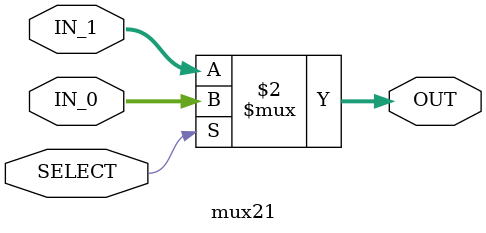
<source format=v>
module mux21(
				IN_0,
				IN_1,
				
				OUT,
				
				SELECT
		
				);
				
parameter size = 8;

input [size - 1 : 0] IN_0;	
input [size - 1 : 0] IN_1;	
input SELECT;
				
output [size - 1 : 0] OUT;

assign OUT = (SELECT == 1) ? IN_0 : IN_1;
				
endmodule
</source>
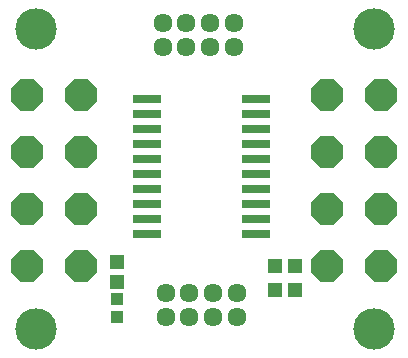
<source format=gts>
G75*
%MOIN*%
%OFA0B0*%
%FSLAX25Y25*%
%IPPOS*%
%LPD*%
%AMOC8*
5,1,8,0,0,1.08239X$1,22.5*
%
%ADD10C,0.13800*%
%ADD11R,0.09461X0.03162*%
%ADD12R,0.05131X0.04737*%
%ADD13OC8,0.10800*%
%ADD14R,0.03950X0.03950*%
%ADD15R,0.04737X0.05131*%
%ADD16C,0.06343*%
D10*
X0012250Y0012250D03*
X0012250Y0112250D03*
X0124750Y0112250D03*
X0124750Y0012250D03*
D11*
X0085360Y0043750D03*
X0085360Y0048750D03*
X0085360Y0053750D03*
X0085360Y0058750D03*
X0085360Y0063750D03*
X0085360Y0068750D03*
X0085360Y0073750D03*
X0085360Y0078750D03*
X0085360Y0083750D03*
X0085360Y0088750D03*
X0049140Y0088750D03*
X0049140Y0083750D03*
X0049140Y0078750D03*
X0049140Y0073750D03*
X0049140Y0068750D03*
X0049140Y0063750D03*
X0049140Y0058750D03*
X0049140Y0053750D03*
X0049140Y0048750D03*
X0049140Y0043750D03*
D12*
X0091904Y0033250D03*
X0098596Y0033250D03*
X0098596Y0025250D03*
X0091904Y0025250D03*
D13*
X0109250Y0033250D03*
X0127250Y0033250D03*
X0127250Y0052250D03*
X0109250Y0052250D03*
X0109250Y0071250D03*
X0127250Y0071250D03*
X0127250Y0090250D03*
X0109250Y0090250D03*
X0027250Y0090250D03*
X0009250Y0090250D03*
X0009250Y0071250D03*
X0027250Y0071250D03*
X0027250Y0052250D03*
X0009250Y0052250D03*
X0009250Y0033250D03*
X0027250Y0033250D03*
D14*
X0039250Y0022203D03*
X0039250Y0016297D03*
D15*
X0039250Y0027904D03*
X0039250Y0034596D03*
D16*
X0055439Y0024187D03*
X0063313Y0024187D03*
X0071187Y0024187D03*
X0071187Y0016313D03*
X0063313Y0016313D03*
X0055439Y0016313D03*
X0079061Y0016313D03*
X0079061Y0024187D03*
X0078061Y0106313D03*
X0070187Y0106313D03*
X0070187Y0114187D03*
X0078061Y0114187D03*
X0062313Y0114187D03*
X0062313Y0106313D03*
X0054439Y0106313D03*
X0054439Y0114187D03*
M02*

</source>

• _WHAT TO DO_: Pictures are not part of the copy. Please reproduce the material word for word.

• _FINISHED TASK_:
<source format=v>
module mux21(
				IN_0,
				IN_1,
				
				OUT,
				
				SELECT
		
				);
				
parameter size = 8;

input [size - 1 : 0] IN_0;	
input [size - 1 : 0] IN_1;	
input SELECT;
				
output [size - 1 : 0] OUT;

assign OUT = (SELECT == 1) ? IN_0 : IN_1;
				
endmodule
</source>
<source format=gts>
G75*
%MOIN*%
%OFA0B0*%
%FSLAX25Y25*%
%IPPOS*%
%LPD*%
%AMOC8*
5,1,8,0,0,1.08239X$1,22.5*
%
%ADD10C,0.13800*%
%ADD11R,0.09461X0.03162*%
%ADD12R,0.05131X0.04737*%
%ADD13OC8,0.10800*%
%ADD14R,0.03950X0.03950*%
%ADD15R,0.04737X0.05131*%
%ADD16C,0.06343*%
D10*
X0012250Y0012250D03*
X0012250Y0112250D03*
X0124750Y0112250D03*
X0124750Y0012250D03*
D11*
X0085360Y0043750D03*
X0085360Y0048750D03*
X0085360Y0053750D03*
X0085360Y0058750D03*
X0085360Y0063750D03*
X0085360Y0068750D03*
X0085360Y0073750D03*
X0085360Y0078750D03*
X0085360Y0083750D03*
X0085360Y0088750D03*
X0049140Y0088750D03*
X0049140Y0083750D03*
X0049140Y0078750D03*
X0049140Y0073750D03*
X0049140Y0068750D03*
X0049140Y0063750D03*
X0049140Y0058750D03*
X0049140Y0053750D03*
X0049140Y0048750D03*
X0049140Y0043750D03*
D12*
X0091904Y0033250D03*
X0098596Y0033250D03*
X0098596Y0025250D03*
X0091904Y0025250D03*
D13*
X0109250Y0033250D03*
X0127250Y0033250D03*
X0127250Y0052250D03*
X0109250Y0052250D03*
X0109250Y0071250D03*
X0127250Y0071250D03*
X0127250Y0090250D03*
X0109250Y0090250D03*
X0027250Y0090250D03*
X0009250Y0090250D03*
X0009250Y0071250D03*
X0027250Y0071250D03*
X0027250Y0052250D03*
X0009250Y0052250D03*
X0009250Y0033250D03*
X0027250Y0033250D03*
D14*
X0039250Y0022203D03*
X0039250Y0016297D03*
D15*
X0039250Y0027904D03*
X0039250Y0034596D03*
D16*
X0055439Y0024187D03*
X0063313Y0024187D03*
X0071187Y0024187D03*
X0071187Y0016313D03*
X0063313Y0016313D03*
X0055439Y0016313D03*
X0079061Y0016313D03*
X0079061Y0024187D03*
X0078061Y0106313D03*
X0070187Y0106313D03*
X0070187Y0114187D03*
X0078061Y0114187D03*
X0062313Y0114187D03*
X0062313Y0106313D03*
X0054439Y0106313D03*
X0054439Y0114187D03*
M02*

</source>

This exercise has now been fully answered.